(USPS) With a nod to the Harlem Renaissance of the 1920s, the U.S. Postal Service on May 21 is issuing new postage stamps honoring the lives and legacies of four of the movement’s greatest voices: novelist Nella Larsen; writer, philosopher, educator and arts advocate Alain Locke; bibliophile and historian Arturo Alfonso Schomburg; and poet Anne Spencer.
The Postal Service has canceled the first-day-of-issue ceremony for the Voices of the Harlem Renaissance stamps due to social distancing guidance. News of the stamps is being shared using the hashtags #HarlemRenaissanceStamps and #HarlemRenaissance.
The stamps feature stylized pastel portraits of the four honorees, based on historic photographs. Each stamp incorporates African-inspired motifs as background elements. The design elements reflect the increased interest in African culture, history and aesthetics shown by the writers and artists of the Harlem Renaissance. The artist for these stamps was Gary Kelley, and art director Greg Breeding designed them.
Background on Voices of the Harlem Renaissance
After World War I, many highly creative African Americans flocked to the New York City neighborhood of Harlem, where the northward migration of African Americans looking for work, immigration from the Caribbean and the presence of important activist organizations had all helped to establish Harlem as a bustling center of black life. Caught up in a whirl of friendships and rivalries, a legendary social scene and an inspiring air of creative exchange, a dynamic community of African Americans brought forth an exceptional flourishing of literature, music and the visual arts. By no means restricted to New York City, the creative energy that found its strongest expression in Harlem during the 1920s was also evident in Chicago; Washington, DC; and other communities where African Americans sought to articulate their experiences and give shape to their dreams.
New generations of African American artists and writers created work that reflected the changing times.
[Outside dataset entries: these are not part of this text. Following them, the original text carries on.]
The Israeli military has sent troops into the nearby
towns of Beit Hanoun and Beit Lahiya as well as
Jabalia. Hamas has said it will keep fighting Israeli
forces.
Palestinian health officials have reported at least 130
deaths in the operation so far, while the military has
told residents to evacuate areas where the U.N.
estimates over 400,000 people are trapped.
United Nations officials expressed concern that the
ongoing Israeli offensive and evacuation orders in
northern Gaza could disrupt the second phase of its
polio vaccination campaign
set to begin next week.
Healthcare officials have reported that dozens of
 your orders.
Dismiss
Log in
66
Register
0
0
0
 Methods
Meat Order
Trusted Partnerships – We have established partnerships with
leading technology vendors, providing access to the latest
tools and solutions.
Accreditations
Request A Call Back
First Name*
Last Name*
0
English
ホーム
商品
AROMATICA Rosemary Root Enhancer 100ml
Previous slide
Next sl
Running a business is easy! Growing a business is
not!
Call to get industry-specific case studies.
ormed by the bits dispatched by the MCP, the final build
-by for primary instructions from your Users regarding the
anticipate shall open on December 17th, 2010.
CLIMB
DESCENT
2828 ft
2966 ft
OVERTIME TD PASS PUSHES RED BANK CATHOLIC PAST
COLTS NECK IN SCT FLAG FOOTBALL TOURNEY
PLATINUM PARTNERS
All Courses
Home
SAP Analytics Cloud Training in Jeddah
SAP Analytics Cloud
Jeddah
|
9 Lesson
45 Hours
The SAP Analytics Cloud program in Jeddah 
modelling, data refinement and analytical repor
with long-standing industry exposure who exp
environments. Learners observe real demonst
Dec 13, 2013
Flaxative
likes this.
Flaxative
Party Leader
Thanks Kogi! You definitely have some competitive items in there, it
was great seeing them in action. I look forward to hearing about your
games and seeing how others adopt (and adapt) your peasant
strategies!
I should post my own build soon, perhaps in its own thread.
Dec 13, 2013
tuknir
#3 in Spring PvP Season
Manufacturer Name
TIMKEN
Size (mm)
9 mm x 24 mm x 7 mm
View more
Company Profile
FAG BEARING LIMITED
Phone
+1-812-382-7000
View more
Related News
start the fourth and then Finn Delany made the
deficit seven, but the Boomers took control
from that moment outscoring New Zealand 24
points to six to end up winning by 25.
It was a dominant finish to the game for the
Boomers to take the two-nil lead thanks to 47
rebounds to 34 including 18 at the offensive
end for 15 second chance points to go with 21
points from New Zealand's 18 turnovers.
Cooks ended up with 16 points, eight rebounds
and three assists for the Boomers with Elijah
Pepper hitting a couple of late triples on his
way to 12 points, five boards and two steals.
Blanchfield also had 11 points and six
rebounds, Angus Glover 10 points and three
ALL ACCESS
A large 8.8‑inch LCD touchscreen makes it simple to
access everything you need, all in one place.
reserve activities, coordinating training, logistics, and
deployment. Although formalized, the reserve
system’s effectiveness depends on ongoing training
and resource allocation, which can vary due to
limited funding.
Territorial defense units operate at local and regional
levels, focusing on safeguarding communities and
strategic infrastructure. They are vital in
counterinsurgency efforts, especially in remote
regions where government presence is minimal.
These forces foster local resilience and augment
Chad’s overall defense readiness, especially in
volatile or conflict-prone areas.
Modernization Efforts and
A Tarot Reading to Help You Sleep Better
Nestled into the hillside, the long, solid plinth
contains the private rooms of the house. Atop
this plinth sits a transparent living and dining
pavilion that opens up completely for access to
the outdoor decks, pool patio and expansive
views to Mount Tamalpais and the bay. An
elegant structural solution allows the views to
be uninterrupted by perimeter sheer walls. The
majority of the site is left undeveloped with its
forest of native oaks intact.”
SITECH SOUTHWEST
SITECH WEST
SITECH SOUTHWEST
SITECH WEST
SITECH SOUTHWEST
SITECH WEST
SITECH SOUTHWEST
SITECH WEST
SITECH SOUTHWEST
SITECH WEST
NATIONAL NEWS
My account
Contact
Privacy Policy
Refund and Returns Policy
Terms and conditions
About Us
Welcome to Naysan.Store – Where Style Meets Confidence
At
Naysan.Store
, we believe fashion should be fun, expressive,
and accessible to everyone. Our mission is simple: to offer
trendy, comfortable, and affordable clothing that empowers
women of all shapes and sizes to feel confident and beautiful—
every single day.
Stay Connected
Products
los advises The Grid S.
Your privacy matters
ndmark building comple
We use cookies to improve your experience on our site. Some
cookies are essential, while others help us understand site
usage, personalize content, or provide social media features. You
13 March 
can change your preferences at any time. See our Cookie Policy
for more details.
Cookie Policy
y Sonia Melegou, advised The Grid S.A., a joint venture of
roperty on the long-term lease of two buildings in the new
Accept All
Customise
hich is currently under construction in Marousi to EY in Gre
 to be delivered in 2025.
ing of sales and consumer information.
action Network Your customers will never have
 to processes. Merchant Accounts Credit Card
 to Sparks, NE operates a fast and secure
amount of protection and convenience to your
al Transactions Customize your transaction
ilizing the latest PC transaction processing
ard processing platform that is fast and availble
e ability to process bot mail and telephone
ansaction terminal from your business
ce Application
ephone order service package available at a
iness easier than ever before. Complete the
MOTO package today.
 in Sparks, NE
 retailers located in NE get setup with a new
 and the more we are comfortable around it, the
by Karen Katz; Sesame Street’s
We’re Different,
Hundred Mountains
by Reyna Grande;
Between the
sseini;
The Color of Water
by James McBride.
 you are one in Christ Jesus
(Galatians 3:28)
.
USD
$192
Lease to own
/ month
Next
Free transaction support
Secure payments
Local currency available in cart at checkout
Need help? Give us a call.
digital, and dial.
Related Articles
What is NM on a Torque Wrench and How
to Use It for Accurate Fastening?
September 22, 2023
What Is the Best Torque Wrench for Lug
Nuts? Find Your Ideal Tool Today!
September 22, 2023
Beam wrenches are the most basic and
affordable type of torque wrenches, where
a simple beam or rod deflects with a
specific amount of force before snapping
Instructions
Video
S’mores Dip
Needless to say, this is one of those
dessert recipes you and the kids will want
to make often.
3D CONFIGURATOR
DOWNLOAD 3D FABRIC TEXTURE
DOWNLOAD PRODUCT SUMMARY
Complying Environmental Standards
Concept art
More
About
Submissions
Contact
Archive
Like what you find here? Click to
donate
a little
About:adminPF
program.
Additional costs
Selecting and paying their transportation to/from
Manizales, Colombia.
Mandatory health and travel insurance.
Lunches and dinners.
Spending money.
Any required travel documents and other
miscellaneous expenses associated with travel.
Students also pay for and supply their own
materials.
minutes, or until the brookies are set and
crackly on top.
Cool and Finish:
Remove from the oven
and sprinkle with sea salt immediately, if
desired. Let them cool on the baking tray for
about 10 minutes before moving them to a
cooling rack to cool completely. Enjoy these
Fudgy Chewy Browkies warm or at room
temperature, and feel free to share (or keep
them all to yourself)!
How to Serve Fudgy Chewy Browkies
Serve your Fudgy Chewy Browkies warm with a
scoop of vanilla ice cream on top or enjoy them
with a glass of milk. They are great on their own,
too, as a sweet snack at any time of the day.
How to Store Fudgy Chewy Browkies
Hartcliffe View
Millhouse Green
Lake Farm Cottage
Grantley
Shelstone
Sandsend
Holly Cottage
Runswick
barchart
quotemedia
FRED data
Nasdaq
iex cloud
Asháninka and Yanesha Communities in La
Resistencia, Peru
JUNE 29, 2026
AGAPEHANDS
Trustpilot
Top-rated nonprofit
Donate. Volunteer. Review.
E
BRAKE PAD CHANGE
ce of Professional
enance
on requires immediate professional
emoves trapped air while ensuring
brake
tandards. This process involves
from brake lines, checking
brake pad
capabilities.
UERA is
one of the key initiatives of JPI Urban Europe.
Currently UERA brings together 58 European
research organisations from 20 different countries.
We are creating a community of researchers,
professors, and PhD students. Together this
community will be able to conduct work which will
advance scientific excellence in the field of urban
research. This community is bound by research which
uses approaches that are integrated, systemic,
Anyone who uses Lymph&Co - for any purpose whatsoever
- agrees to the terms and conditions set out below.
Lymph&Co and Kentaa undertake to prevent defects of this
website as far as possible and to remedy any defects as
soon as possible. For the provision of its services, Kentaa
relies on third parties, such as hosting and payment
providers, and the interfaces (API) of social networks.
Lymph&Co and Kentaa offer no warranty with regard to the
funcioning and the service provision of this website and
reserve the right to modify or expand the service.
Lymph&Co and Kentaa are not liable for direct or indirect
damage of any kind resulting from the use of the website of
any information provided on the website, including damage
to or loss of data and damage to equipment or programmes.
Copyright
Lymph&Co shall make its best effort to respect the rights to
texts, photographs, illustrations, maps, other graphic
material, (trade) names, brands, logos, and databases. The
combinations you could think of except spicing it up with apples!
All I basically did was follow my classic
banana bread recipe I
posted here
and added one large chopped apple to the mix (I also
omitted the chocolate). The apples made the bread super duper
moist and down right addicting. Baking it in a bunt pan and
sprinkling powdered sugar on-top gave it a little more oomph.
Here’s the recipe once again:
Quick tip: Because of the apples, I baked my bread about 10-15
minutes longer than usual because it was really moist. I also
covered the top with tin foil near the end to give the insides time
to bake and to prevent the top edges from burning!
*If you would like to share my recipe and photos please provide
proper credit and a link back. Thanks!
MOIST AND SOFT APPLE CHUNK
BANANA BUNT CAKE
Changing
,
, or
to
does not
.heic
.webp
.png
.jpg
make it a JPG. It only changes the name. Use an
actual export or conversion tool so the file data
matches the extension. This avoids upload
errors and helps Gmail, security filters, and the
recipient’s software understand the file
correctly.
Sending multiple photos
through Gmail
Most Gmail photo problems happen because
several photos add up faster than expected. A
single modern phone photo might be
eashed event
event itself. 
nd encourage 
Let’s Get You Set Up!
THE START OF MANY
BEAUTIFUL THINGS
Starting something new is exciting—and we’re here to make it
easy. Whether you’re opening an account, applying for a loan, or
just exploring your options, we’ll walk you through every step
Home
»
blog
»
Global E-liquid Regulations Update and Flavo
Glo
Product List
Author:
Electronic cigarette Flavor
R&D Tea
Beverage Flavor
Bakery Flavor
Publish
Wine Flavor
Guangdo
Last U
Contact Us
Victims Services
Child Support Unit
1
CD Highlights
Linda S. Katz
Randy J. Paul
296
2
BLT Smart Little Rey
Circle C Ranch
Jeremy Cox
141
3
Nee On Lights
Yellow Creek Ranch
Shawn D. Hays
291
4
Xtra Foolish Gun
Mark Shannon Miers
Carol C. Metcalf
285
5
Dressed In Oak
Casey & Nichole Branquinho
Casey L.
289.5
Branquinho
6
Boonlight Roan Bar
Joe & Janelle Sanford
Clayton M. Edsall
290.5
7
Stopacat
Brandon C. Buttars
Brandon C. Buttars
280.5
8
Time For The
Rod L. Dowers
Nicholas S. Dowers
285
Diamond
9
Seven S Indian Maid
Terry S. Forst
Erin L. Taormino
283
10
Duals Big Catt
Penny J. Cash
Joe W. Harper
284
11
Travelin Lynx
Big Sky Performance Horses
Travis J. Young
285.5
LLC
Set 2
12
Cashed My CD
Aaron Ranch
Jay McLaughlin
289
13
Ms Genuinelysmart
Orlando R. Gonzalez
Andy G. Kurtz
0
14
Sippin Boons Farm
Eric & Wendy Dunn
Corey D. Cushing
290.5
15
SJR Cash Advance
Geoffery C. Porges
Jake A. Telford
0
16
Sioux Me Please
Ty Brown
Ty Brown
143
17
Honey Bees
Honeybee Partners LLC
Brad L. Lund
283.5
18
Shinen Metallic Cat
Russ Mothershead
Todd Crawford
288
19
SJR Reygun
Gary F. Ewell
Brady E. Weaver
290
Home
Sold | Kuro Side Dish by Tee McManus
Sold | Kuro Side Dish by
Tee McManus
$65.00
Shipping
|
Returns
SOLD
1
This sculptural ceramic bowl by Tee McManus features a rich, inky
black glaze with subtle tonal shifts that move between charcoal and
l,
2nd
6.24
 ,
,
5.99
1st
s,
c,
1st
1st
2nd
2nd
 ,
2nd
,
Fostering some of the great American literary voices of the early 20th century, the Harlem Renaissance firmly established African Americans as a vital force in literature and the arts.
In two novels, Nella Larsen (1891-1964) explored the complex experiences of mixed-race people and questions of identity and belonging. Now considered one of the most important novelists of the Harlem Renaissance, Larsen challenged conventional thinking, and her work continues to invite interpretations from previously neglected points of view.
Writer, philosopher, educator and arts advocate Alain Locke (1885-1954) was a vital intellectual figure of the Harlem Renaissance. Locke wrote and edited some of the most significant publications of the movement, and he played a leading role in supporting and promoting writers and artists.
An ardent bibliophile and self-taught historian, Arturo Alfonso Schomburg (1874-1938) demonstrated the worldwide contributions of people of African descent. By tirelessly collecting books, documents, artwork and other materials, Schomburg rescued black history from obscurity and preserved priceless cultural knowledge for future generations.
Known for unconventional imagery that evokes nature, gardening, religion and myth, poet Anne Spencer (1882-1975) provided a haven for African American writers and intellectuals in her Virginia garden and home, a reminder that the artistic and cultural life of the Harlem Renaissance extended far beyond New York City.